Enfin, la tanière au toit rouge se trouvait devant nos yeux. Terreur-des-Hommes expliqua : « Voilà le Centre Pokémon des humains ». La construction semblait très solide. Elle avait un aspect clinquant, avec ses pans vitrés qui réfléchissaient une lumière éblouissante et ses murs en matériau à l'aspect si net. On aurait dit qu'on venait de la bâtir juste pour nous. J'étais vraiment abasourdi de voir de quoi les humains étaient capables ici. Chez nous, leurs nids se rapprochaient plus des emménagements Pokémon, bien qu'ils fussent un peu plus solides. De plus, la moitié au moins avait été abîmée à cause de la guerre. En tout cas, j'étais pressé de rentrer à l'intérieur, autant pour soigner Eclair-de-Liberté que par curiosité pour une architecture aussi complexe.

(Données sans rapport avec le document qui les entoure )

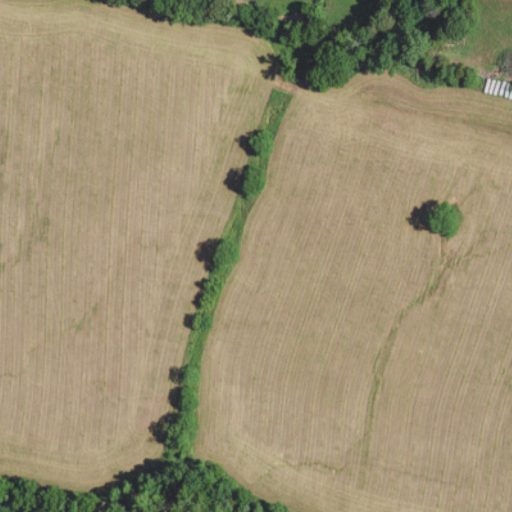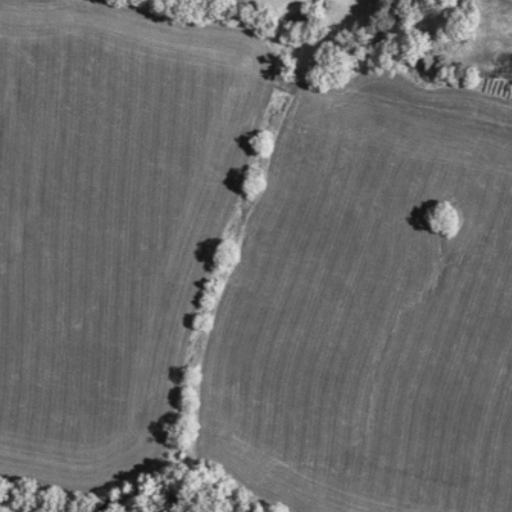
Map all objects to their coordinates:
crop: (361, 306)
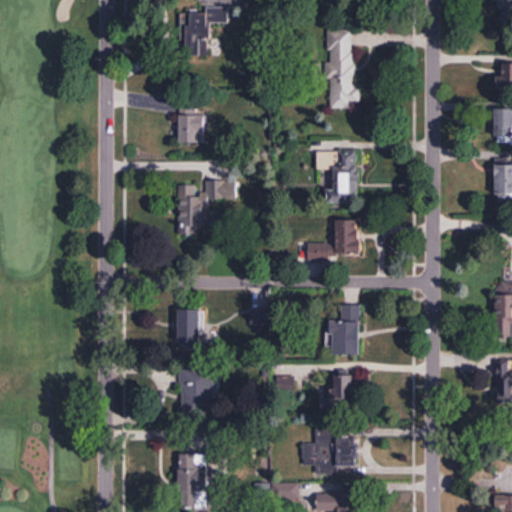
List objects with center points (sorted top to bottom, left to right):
building: (507, 3)
building: (198, 29)
building: (201, 31)
building: (341, 69)
building: (505, 79)
building: (190, 123)
building: (504, 125)
building: (193, 130)
building: (341, 168)
building: (503, 179)
building: (198, 203)
building: (203, 205)
building: (338, 244)
road: (105, 255)
road: (433, 255)
park: (52, 257)
road: (269, 282)
building: (507, 305)
building: (187, 325)
building: (191, 332)
building: (346, 332)
building: (504, 382)
building: (197, 389)
road: (162, 390)
building: (346, 393)
building: (199, 394)
road: (50, 449)
building: (332, 452)
building: (191, 478)
building: (194, 483)
building: (504, 503)
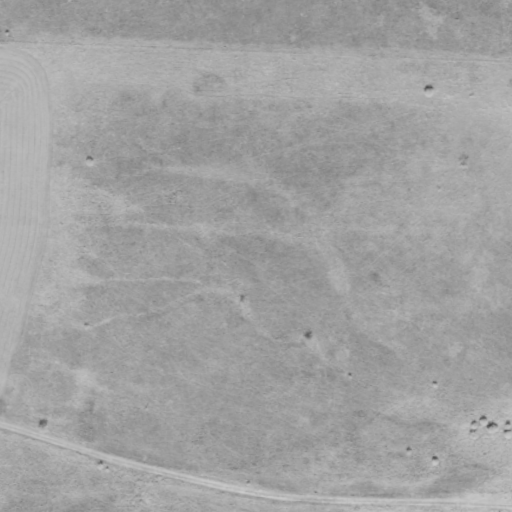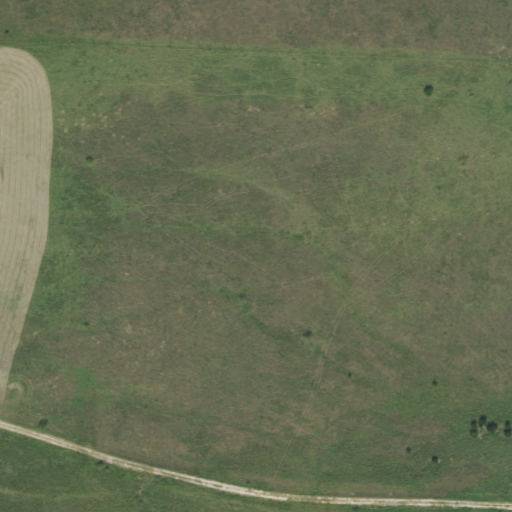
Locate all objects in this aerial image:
road: (252, 493)
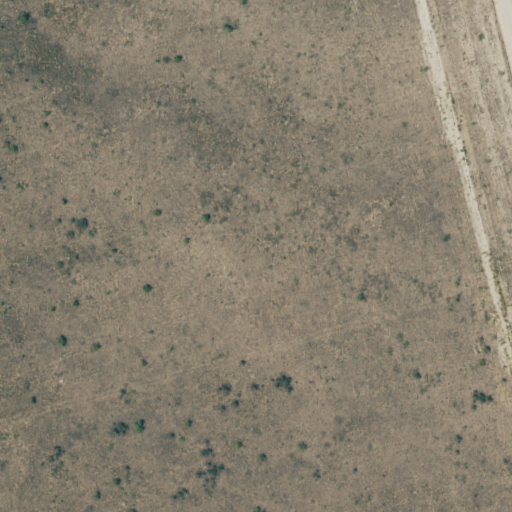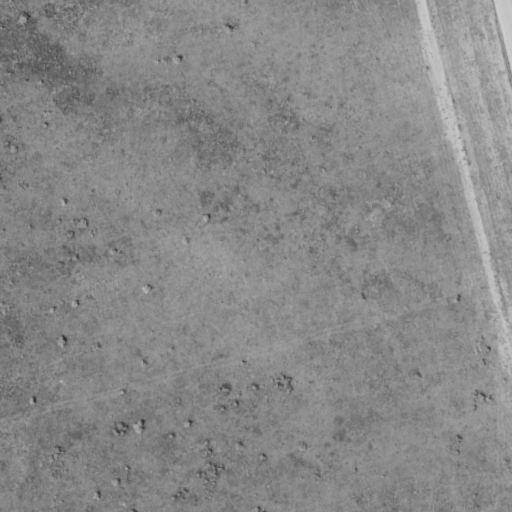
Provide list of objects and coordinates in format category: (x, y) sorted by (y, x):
road: (508, 11)
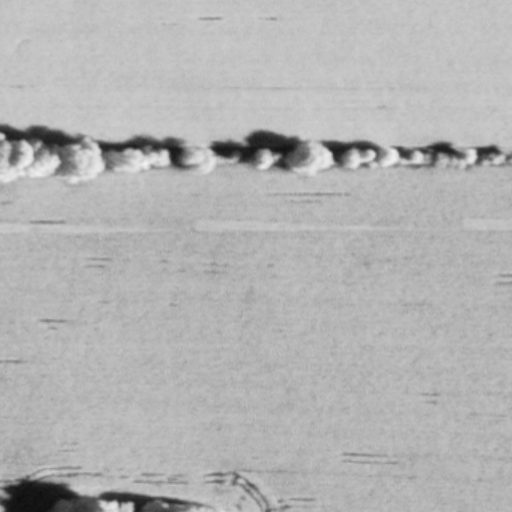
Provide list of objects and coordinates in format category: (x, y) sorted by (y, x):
crop: (255, 255)
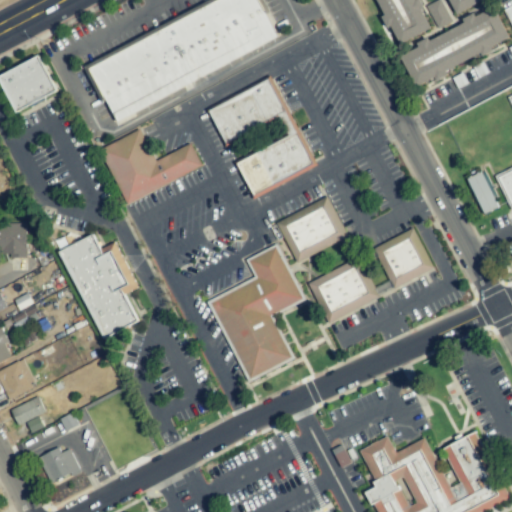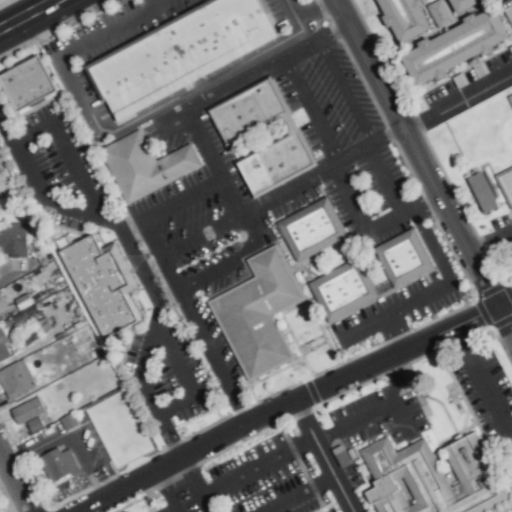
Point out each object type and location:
building: (462, 4)
road: (312, 8)
building: (508, 13)
building: (439, 14)
road: (28, 15)
building: (401, 19)
building: (454, 47)
building: (182, 52)
building: (27, 83)
road: (184, 92)
road: (457, 100)
building: (247, 111)
road: (198, 136)
building: (274, 163)
building: (145, 165)
road: (422, 167)
building: (506, 183)
building: (481, 192)
road: (235, 198)
road: (421, 201)
road: (271, 203)
road: (386, 220)
building: (310, 229)
road: (488, 238)
building: (12, 240)
building: (66, 241)
building: (402, 258)
road: (141, 271)
road: (8, 276)
building: (102, 284)
building: (343, 290)
road: (434, 292)
building: (1, 304)
building: (259, 314)
road: (395, 331)
building: (3, 348)
road: (212, 355)
road: (139, 361)
road: (394, 375)
building: (15, 379)
road: (286, 399)
building: (29, 413)
road: (303, 417)
road: (351, 418)
parking lot: (301, 457)
building: (58, 464)
road: (256, 466)
building: (432, 478)
road: (16, 481)
road: (185, 504)
building: (136, 508)
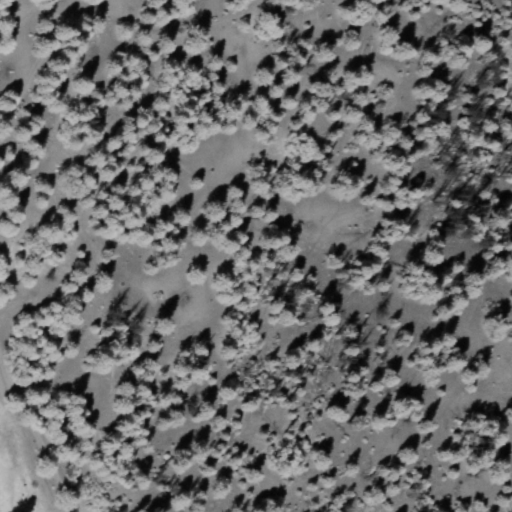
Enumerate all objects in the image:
road: (38, 424)
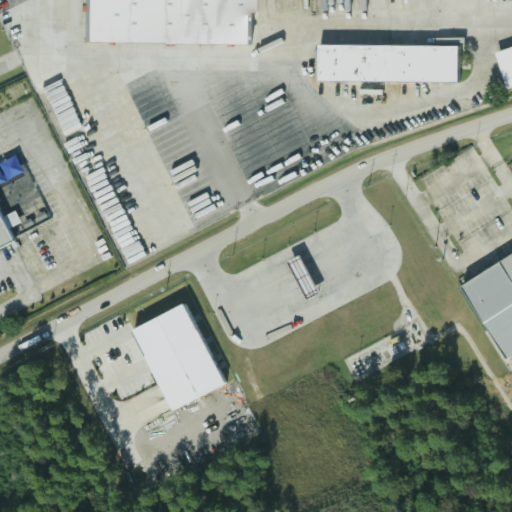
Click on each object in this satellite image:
building: (358, 4)
building: (162, 21)
road: (494, 21)
road: (60, 26)
road: (160, 53)
road: (8, 62)
building: (385, 62)
building: (382, 63)
building: (504, 65)
building: (503, 66)
road: (457, 92)
road: (213, 138)
road: (122, 144)
road: (491, 158)
road: (420, 199)
parking lot: (467, 208)
road: (473, 210)
road: (251, 221)
building: (8, 228)
building: (4, 241)
road: (484, 249)
road: (17, 272)
road: (45, 282)
road: (314, 300)
building: (490, 300)
building: (491, 304)
building: (171, 358)
road: (98, 392)
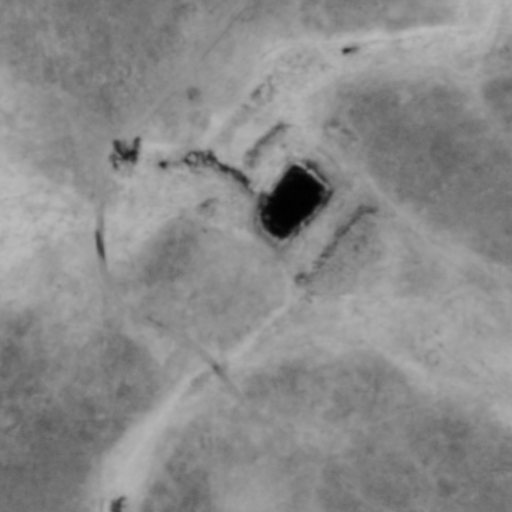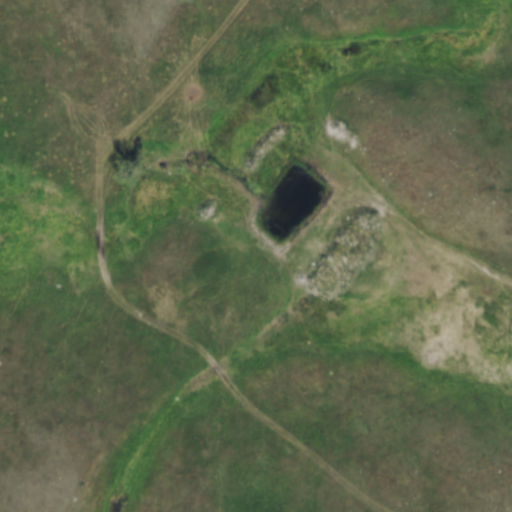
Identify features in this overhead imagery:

Le Mur Lumière qui barrait l'entrée s'écarta de lui-même quand nous approchâmes. Terreur-des-Hommes et moi reculâmes de surprise, Vassili ne sembla pourtant pas étonné. Je remarquai tout d'abord l'odeur à l'intérieur, très spéciale. Autre chose, de plus agréable attira ensuite mon attention : un courant d'air anormalement chaud par rapport à celui de l'extérieur se fit sentir. Pourtant, je ne vis aucun Pokémon feu... Quelle était donc cette magie humaine ? Peu importait, au final, tant que c'était plaisant. Je notai également que de nombreuses personnes s'affairaient dans la construction, autour de choses étranges émettant de drôles de bruit. En y regardant de plus près, je distinguai de nombreuses Pokéball. Alors, ce qu'on racontait était vrai... Les Pokémon restaient enfermés la plupart du temps dans ces boules maudites, à partir du moment où ils côtoyaient les humains. Je me jurai de ne jamais laisser Vassili se comporter de cette manière avec mes amis.
Nous pénétrâmes dans ce « Centre Pokémon ». Encore une fois, les personnes alentour nous jetèrent des regards étonnés. Je ne comprenais pas ce que nous avions de si atypique. Vassili s'approcha d'un humain portant une peau amovible blanche. Je fus stupéfait de ne pas comprendre ce qu'il dit à cette personne. Je constatai seulement qu'il avait l'air d'hésiter dans ses propos. Il éleva aussi la voix, répétait des phrases aux mêmes sonorités... J'espérais au moins qu'on ne refusait pas de soigner Eclair-de-Liberté ! Mais comment se faisait-il que, d'un seul coup, je me retrouvais à nouveau perdu ? Les deux humains parlèrent longtemps, semblant eux aussi avoir des difficultés à communiquer entre eux. Je m'inquiétais soudain beaucoup de ce qui était en train de se passer.